Dang Le Tri Nguyen, Quach An Binh, Xuan Cuong Nguyen, Thi Thanh Huyen Nguyen, Quang Nha Vo, Trung Duong Nguyen, Thi Cuc Phuong Tran, Thi An Hang Nguyen, Soo Young Kim, Thang Phan Nguyen, Jaehan Bae, Il Tae Kim, Quyet Van Le

Source title: 
Environmental Research, 200: 111492, 2021 (ISI)

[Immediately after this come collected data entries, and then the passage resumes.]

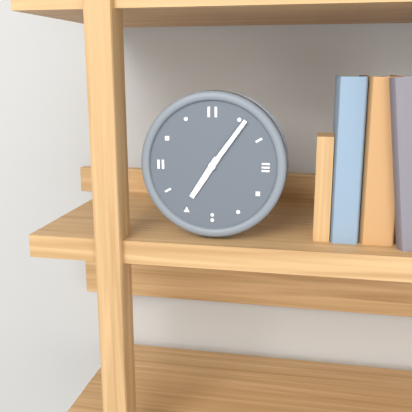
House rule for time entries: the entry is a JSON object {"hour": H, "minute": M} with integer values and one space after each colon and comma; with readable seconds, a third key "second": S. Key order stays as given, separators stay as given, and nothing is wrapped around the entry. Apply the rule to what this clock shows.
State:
{"hour": 7, "minute": 6}
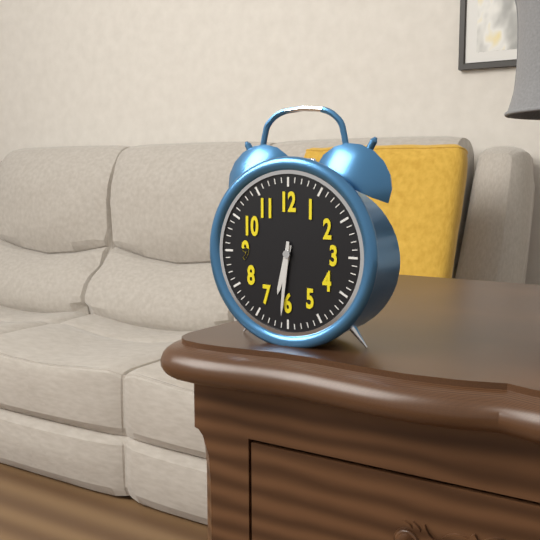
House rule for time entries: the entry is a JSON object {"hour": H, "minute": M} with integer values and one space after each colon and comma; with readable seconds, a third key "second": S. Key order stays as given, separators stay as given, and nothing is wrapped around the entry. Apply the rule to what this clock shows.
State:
{"hour": 6, "minute": 31}
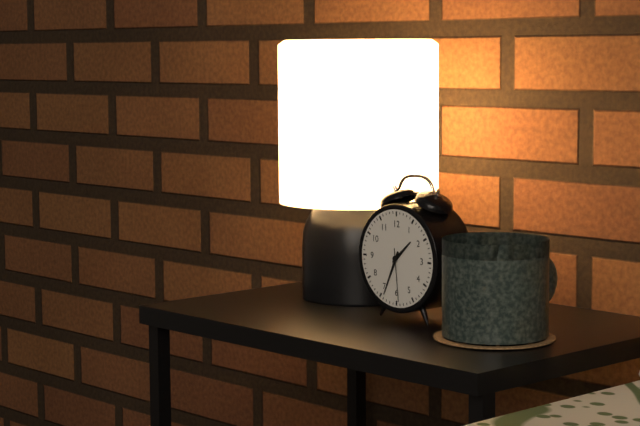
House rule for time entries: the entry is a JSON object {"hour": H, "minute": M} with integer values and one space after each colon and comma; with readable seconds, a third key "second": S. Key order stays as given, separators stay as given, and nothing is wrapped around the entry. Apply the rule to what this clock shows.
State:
{"hour": 1, "minute": 34, "second": 29}
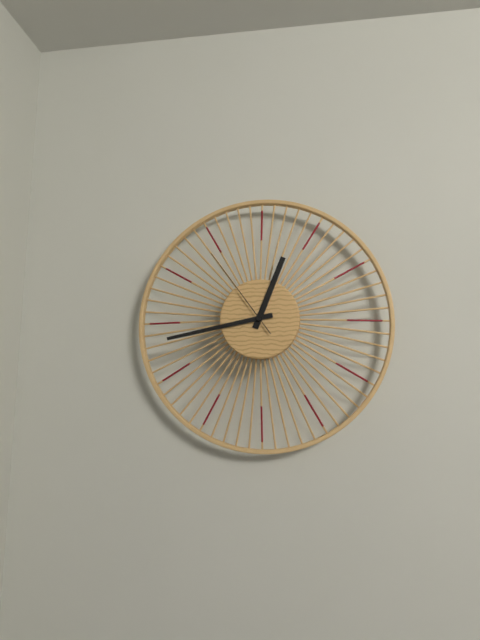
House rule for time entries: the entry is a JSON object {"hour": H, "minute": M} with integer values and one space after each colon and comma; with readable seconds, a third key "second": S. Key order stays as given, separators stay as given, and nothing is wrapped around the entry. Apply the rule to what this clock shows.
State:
{"hour": 12, "minute": 43, "second": 54}
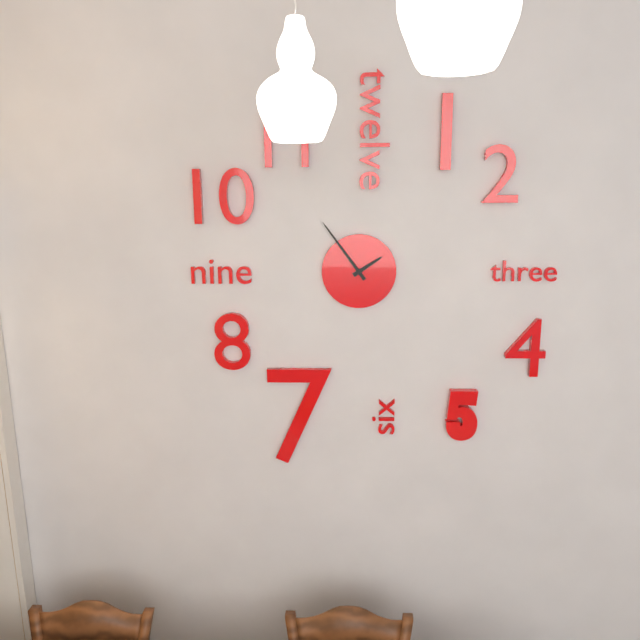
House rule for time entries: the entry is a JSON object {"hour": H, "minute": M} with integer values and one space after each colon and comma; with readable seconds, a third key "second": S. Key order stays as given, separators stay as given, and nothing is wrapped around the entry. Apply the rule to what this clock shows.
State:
{"hour": 1, "minute": 54}
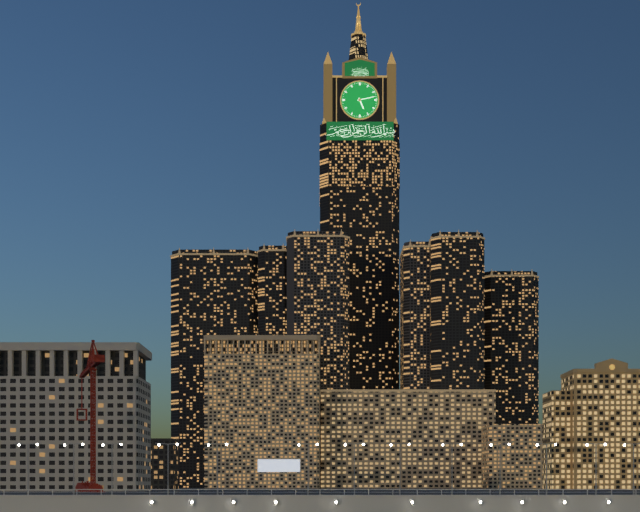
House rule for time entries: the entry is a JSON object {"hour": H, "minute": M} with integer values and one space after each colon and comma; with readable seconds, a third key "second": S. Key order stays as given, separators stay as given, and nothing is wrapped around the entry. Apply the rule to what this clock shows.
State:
{"hour": 5, "minute": 13}
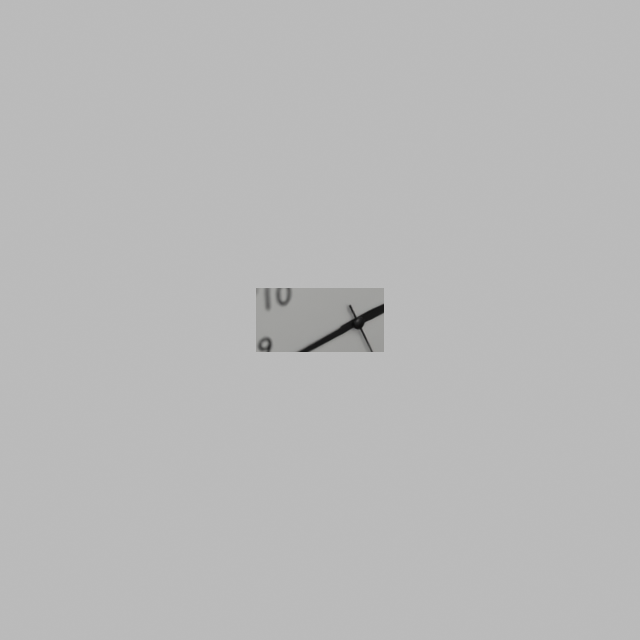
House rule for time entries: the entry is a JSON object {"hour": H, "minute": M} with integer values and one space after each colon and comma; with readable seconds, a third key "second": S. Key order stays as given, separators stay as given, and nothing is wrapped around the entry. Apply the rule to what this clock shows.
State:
{"hour": 2, "minute": 43, "second": 26}
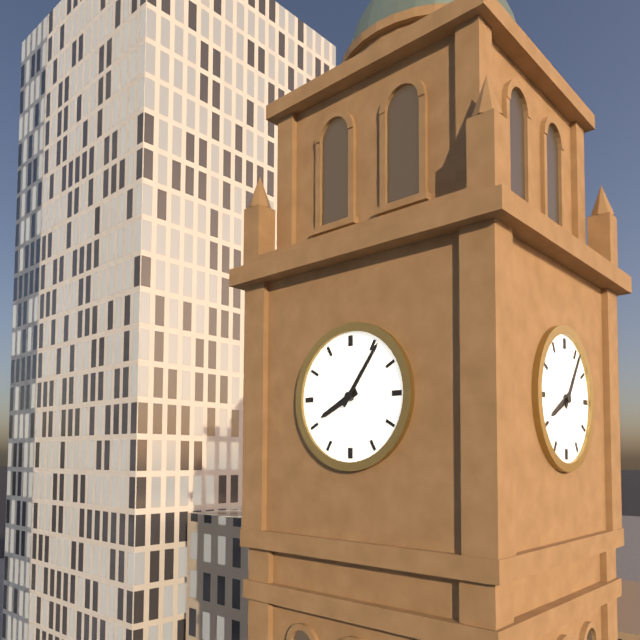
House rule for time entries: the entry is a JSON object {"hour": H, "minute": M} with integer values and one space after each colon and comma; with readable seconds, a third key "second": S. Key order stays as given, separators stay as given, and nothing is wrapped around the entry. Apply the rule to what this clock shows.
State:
{"hour": 8, "minute": 6}
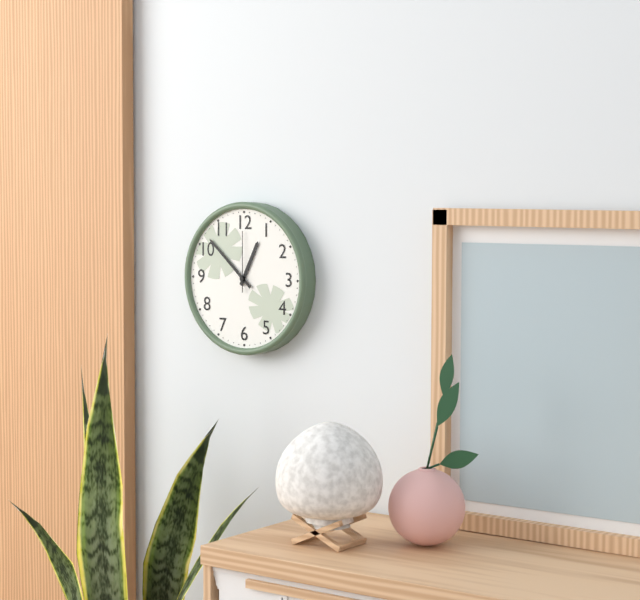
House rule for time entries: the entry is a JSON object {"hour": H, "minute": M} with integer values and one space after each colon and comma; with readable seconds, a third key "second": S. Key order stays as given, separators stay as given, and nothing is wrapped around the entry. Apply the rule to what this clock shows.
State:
{"hour": 12, "minute": 52, "second": 0}
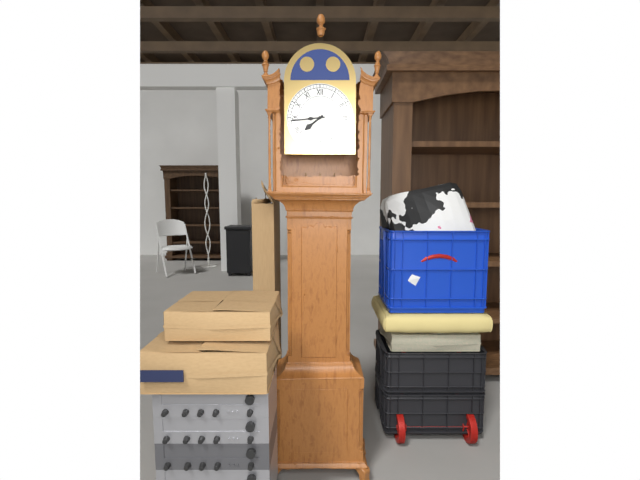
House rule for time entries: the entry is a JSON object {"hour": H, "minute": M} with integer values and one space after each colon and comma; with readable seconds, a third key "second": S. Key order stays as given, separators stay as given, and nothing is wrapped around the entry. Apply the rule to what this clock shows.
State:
{"hour": 7, "minute": 44}
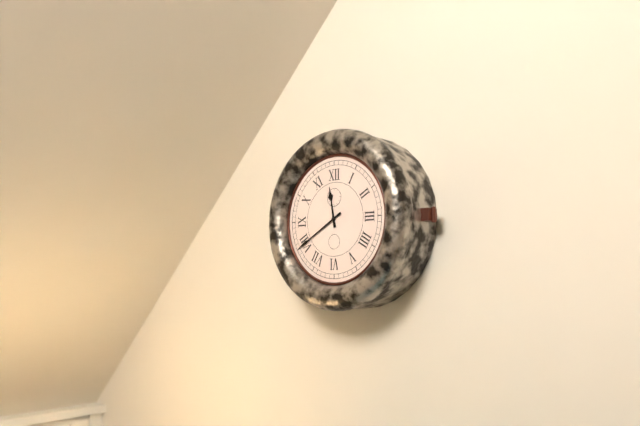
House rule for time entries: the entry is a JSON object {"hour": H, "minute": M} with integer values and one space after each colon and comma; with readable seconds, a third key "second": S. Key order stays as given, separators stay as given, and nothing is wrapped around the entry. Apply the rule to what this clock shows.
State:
{"hour": 11, "minute": 40}
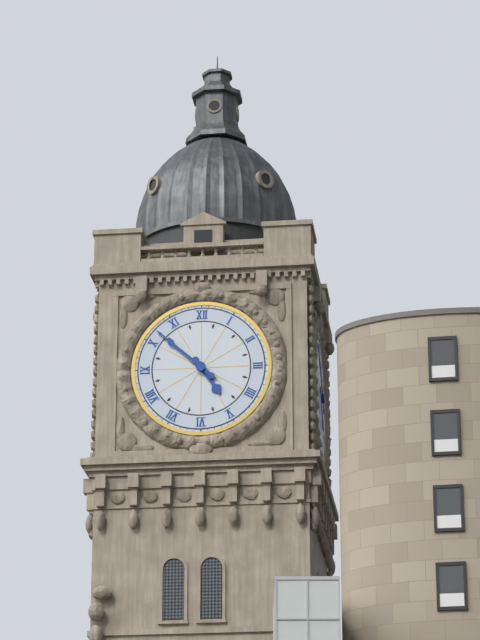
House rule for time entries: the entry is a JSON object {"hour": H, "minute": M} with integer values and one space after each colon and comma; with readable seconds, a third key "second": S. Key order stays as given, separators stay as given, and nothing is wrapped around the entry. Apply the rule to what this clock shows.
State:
{"hour": 4, "minute": 52}
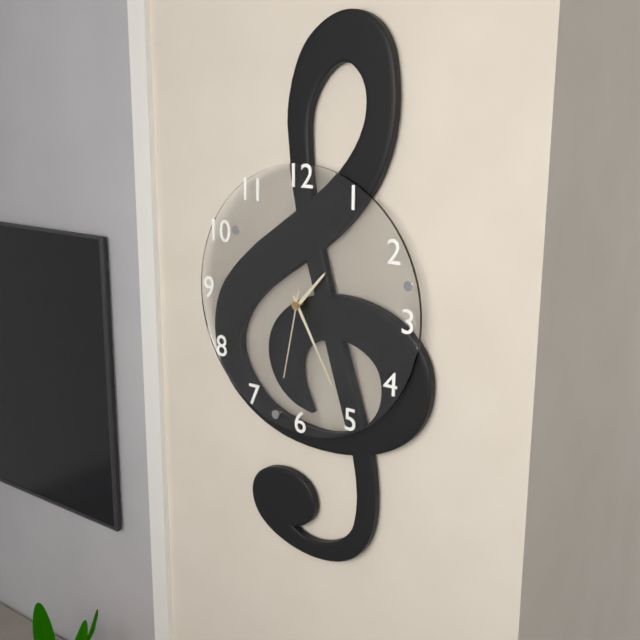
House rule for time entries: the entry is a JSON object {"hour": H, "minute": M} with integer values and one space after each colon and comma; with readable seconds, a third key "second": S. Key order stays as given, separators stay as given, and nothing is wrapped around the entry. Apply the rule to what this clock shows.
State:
{"hour": 1, "minute": 25, "second": 32}
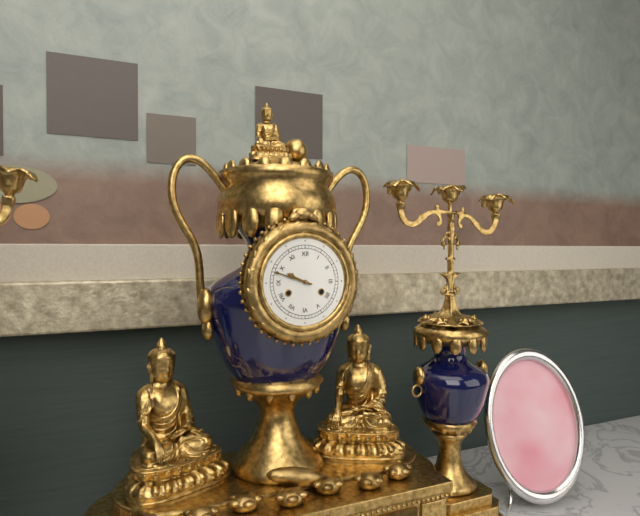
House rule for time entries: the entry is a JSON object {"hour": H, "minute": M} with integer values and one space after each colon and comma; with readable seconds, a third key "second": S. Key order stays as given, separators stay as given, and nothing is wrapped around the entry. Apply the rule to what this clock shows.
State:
{"hour": 9, "minute": 48}
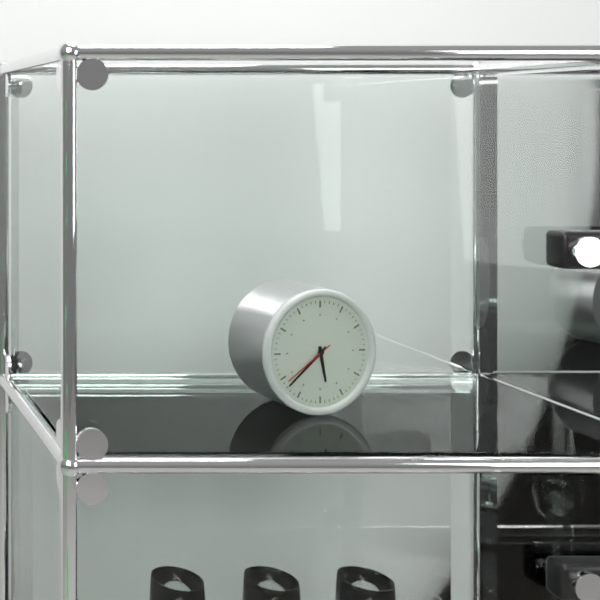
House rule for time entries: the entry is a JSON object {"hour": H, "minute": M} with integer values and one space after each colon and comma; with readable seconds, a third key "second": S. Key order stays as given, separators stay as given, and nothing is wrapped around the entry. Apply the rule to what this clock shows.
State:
{"hour": 5, "minute": 38, "second": 39}
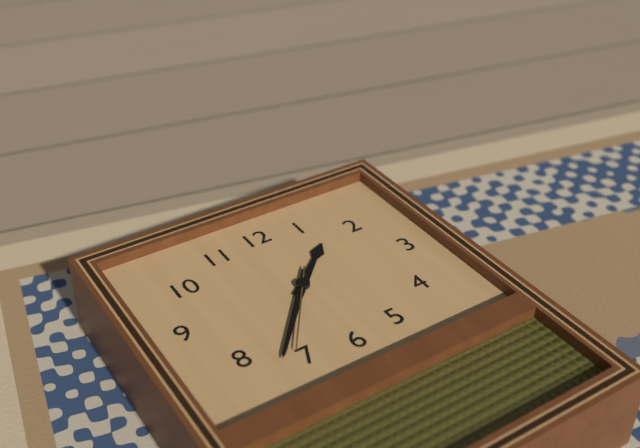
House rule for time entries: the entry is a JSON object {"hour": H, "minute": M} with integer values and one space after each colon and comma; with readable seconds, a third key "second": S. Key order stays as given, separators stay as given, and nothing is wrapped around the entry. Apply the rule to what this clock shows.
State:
{"hour": 1, "minute": 37, "second": 36}
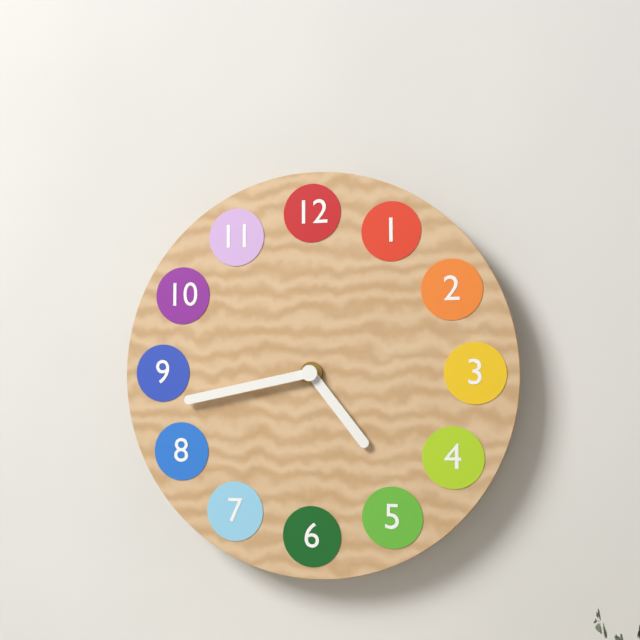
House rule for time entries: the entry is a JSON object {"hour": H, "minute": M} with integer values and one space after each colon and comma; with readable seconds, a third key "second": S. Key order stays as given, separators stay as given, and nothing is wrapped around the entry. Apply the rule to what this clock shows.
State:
{"hour": 4, "minute": 43}
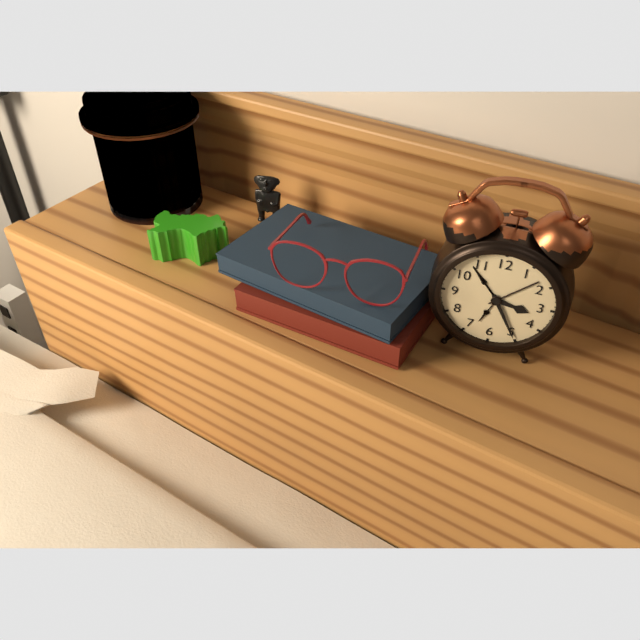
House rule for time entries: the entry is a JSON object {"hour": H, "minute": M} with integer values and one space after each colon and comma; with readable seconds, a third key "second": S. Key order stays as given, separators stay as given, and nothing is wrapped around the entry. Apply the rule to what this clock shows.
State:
{"hour": 3, "minute": 25}
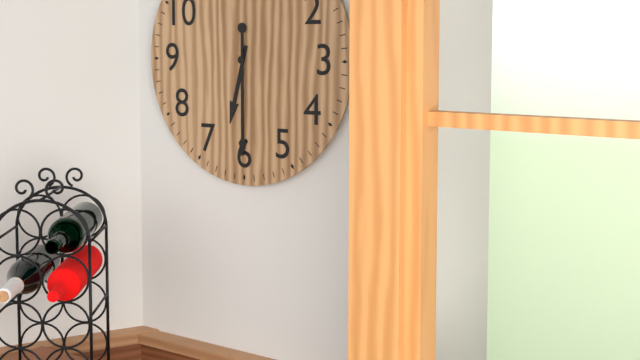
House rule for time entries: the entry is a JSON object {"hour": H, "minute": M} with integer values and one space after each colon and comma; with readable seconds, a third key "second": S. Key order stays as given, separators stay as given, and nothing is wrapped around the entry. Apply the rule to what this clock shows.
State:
{"hour": 6, "minute": 30}
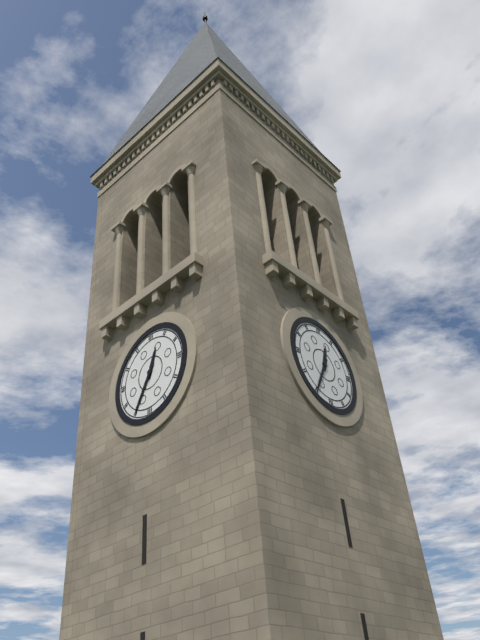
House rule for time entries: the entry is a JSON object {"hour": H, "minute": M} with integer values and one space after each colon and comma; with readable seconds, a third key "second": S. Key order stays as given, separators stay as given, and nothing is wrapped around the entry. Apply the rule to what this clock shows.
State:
{"hour": 12, "minute": 35}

Academic year of acceptance: 

Anionic Congo red dye (CR) is not effectively removed by conventional adsorbents. Three novel biochars derived from agro-waste (Acacia auriculiformis), modified with metal salts of FeCl3, AlCl3, and CaCl2 at 500 °C pyrolysis have been developed to enhance CR treatment. These biochars revealed significant differences in effluents compared to BC, which satisfied initial research expectations (P < 0.05). The salt concentration of 2 M realized optimal biochars with the highest CR removal of 96.8%, for AlCl3-biochar and FeCl3-biochar and 70.8% for CaCl2-biochar. The modified biochars were low in the specific surface area (137.25–380.78 m2 g−1) compared normal biochar (393.15 m2 g−1), had more heterogeneous particles and successfully integrated metal oxides on the surface. The CR removal increased with a decrease in pH and increase in biochar dosage, which established an optimal point at an initial loading of 25 mg g−1. Maximum adsorption capacity achieved 130.0, 44.86, and 30.80 mg g−1 for BFe, BCa, and BAl, respectively. As magnetic biochar, which is easily separated from the solution and achieves a high adsorption capacity, FeCl3-biochar is the preferred biochar for CR treatment application.